# Polish Interior Wood Trim with What?



## bimmerjam (Feb 26, 2009)

Any recommendation guys?

How to get rid of the small markings safely on the wood trim? Any special polish product? The wood trim (real wood) is coated for information.

Cheers


----------



## trhland (Sep 22, 2007)

i have the same thing in my truck . but itsnot real wood.id love to polish it but kinda afraid too. so ive just been wiping it down with a nice quick detailer with carnuaba wax. this shines it up .. its got swirls but 4 year old and wiping it down regularly does this cant be helped..


----------



## Planet Man (Apr 12, 2008)

Xerapol is your friend here. The wood has an acrylic layer:thumb:

Xerapol is an Acrylic polish designed exactly for this purpose

There is a bit of cheap stuff in the UK market at the moment. This stock is about 6 years old. Make sure you buy new stuff stuff over or around the £6.00 mark as it should come with polishing paper and cloths included.:thumb:


----------



## twoscoops (Mar 26, 2010)

Have a look at this thread mate, Clarke managed to use Autosol to bring his wood trim up really well!

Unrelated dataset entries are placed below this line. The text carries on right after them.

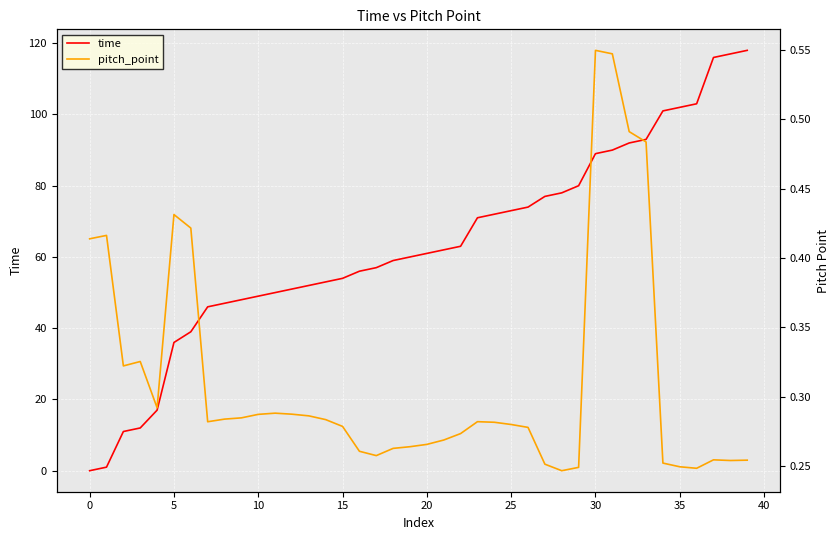

How many interior local valleys does the pitch_point series have?

7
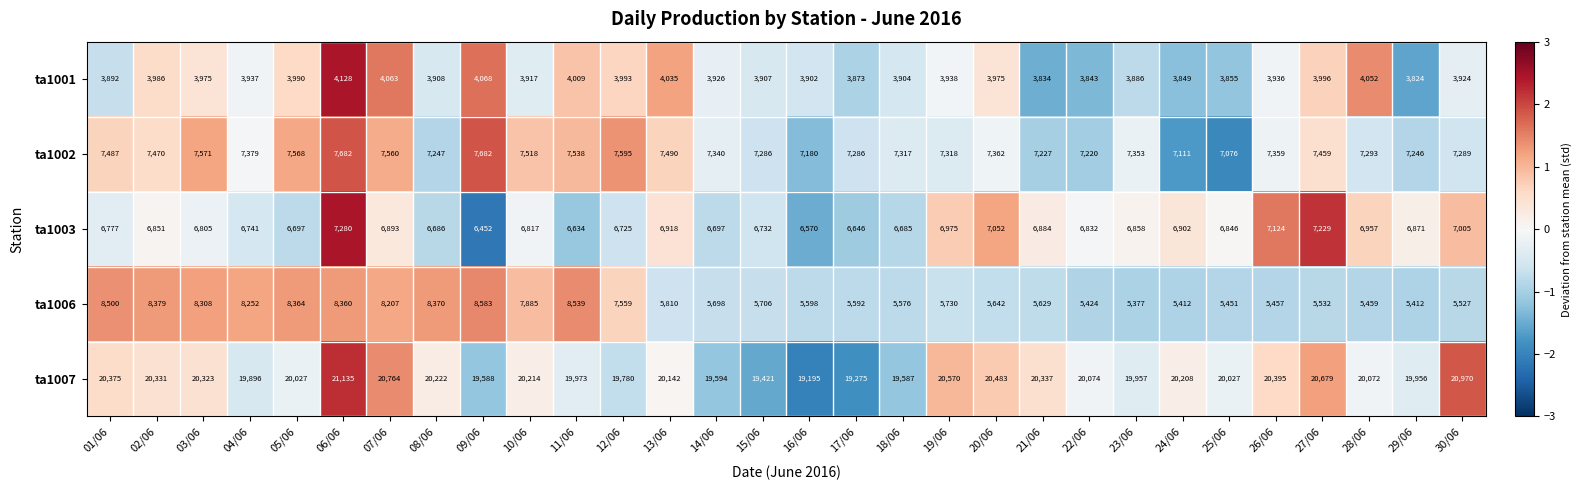

At which label does ta1007 reach its minimum?

16/06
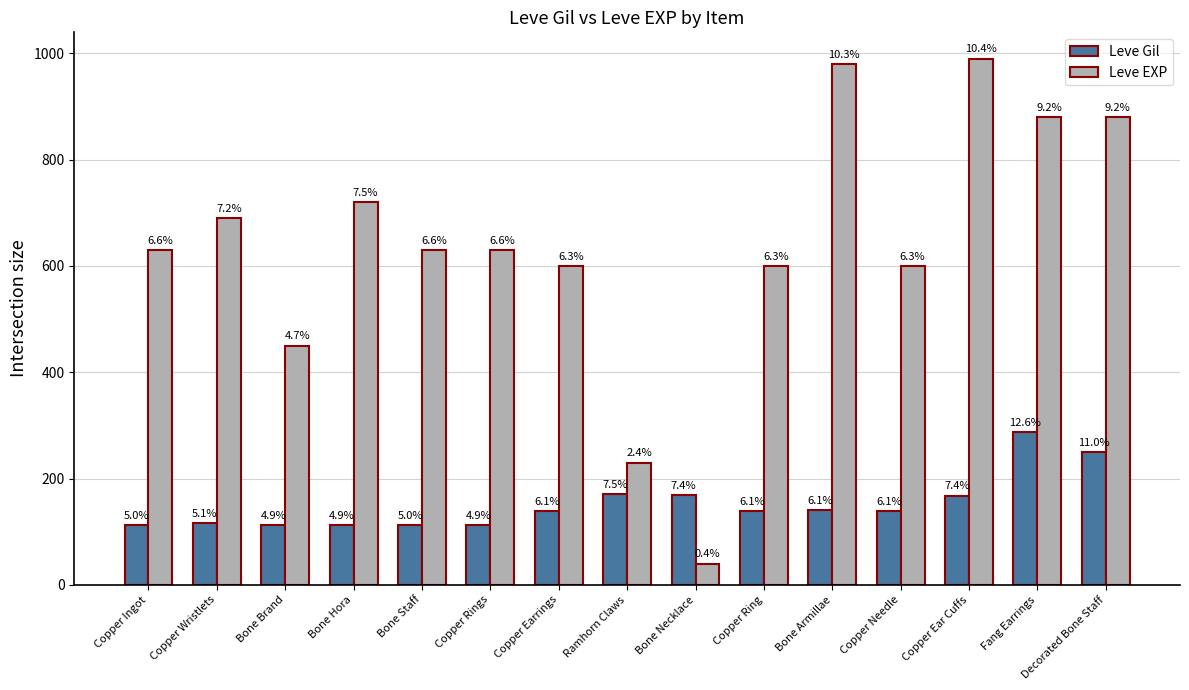

At which label is Leve Gil closest to 200?

Ramhorn Claws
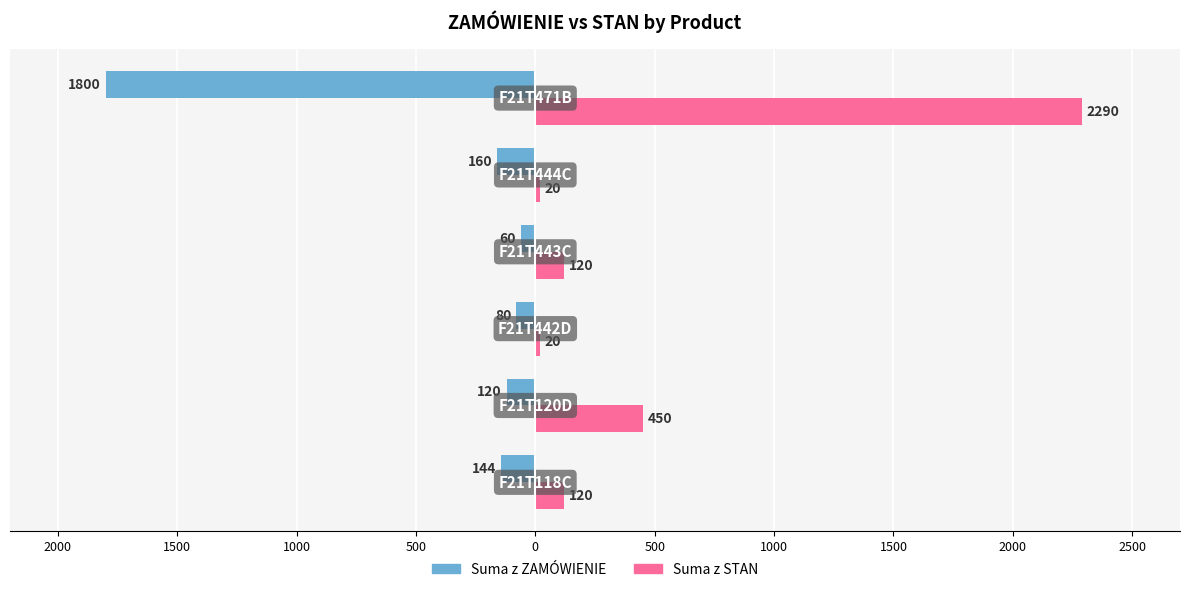

What are all the series names shown in the legend?

Suma z ZAMÓWIENIE, Suma z STAN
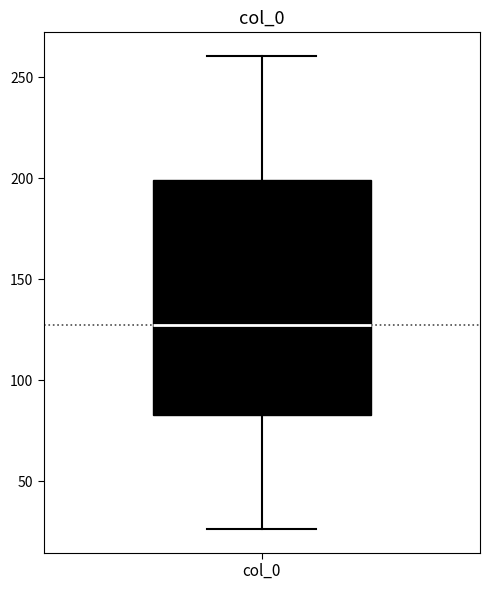

Where is the upper edge of the box for col_0 on the y-axis? The values are not printed on the chart, so give them approximately, as read against the axis.

200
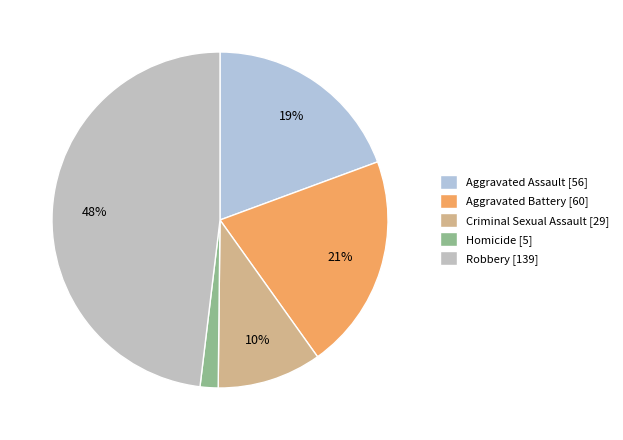

Is it true that Criminal Sexual Assault is 10% of the pie?

True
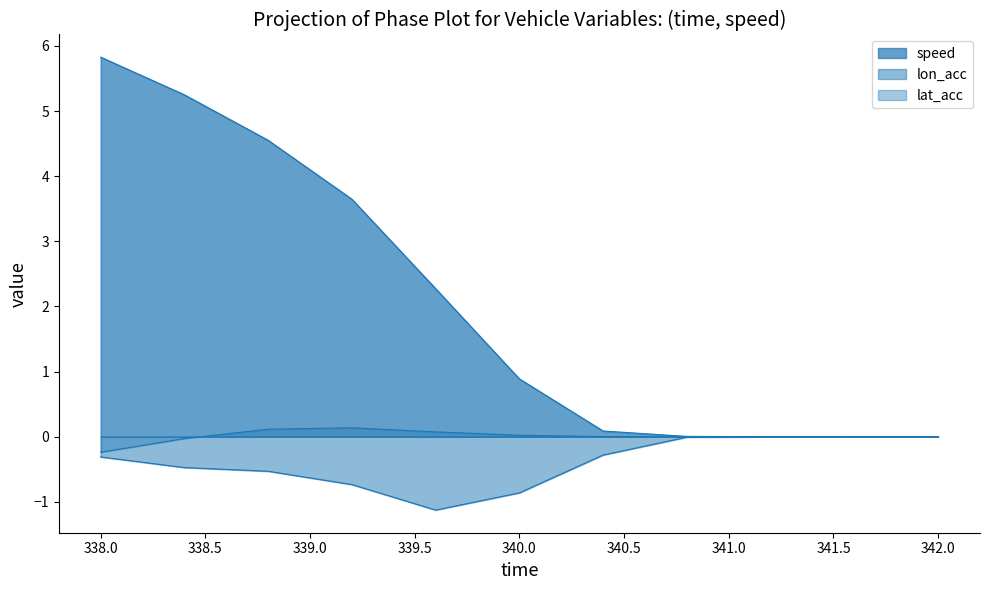

True or false: speed and lat_acc cross at least once.

False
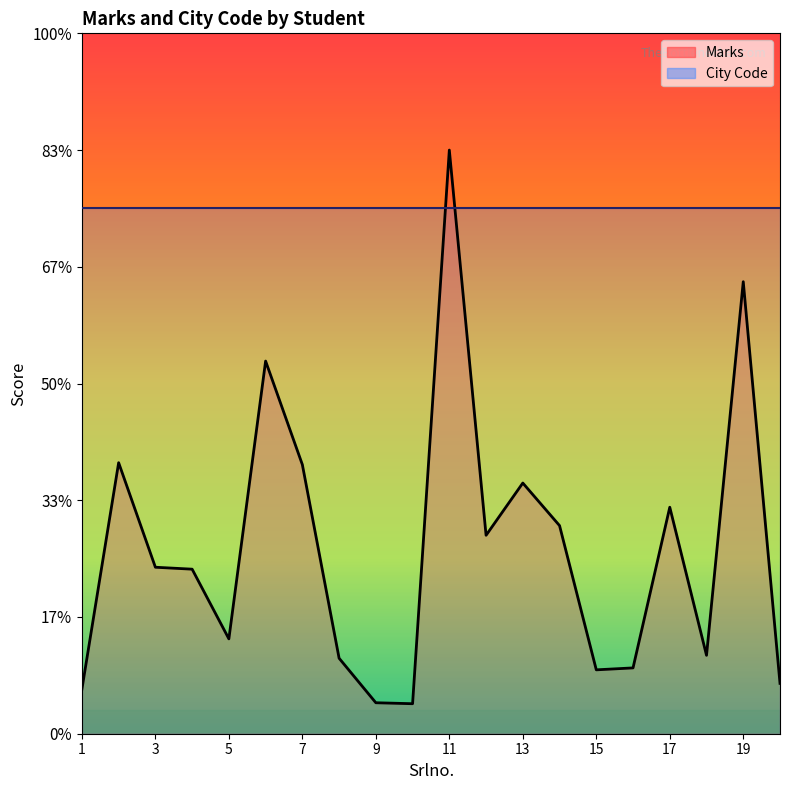

At which category does the chart reach its minimum across all series?

10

http://www.detailingworld.co.uk/forum/showthread.php?t=171067

Cheers

Tim


----------



## RedDog (Mar 30, 2010)

Colly 476S is supposed to be good on wood and fine furniture according to the tin!:thumb:


----------



## RaceGlazer (Jan 10, 2007)

I have not had time to launch it yet with all the stuff about our Black Label, but Race Glaze now have a new product, Signature Series Wood Wax, which does what it says on the tin.


----------



## Planet Man (Apr 12, 2008)

RedDog said:


> Colly 476S is supposed to be good on wood and fine furniture according to the tin!:thumb:


It will be good as most Auto waxes would be however you need to get the scratches removed first:thumb:

Just as with paint, it is all in the prep


----------



## quattrogmbh (May 15, 2007)

I've just done exactly the same. I found that the clearcoat on the wood was actually quite soft. I tried Xerapol and the Megs PlastX, but both left holograms visible in sunlight.

I then tried a variety of the polishes I'd use on paint and found that both GTechniq P1 and Menzerna PO85RD finished down perfectly. I now have crystal clear wood trim.


----------



## twoscoops (Mar 26, 2010)

Personally the autosol route seemed like the easiest one step process and judging by the pictures, it left no holograms and a clear scratch free finish!


----------



## TOGWT (Oct 26, 2005)

Wood Trim
The ‘wood’ trim in most vehicles (some BMW, Lexus and Mercedes Benz models use real wood) which is protected with a urethane clear coat, polyurethane or a thin lacquer, which is very easily scratched. 
•	Clean with a chemical cleaner (Klasse All-In-One or Zaino Z-AIO) and then buff with a clean micro fibre towel
•	Remove scratches with a fine polish (Menzerna PO85RDor 3M Plastic Polish and Cleaner) 
•	Maintenance- use an anti-static plastic cleaner (Iz einszett ****pit Premium) which includes UV protection, alternate by using a clean damp micro fibre towel


----------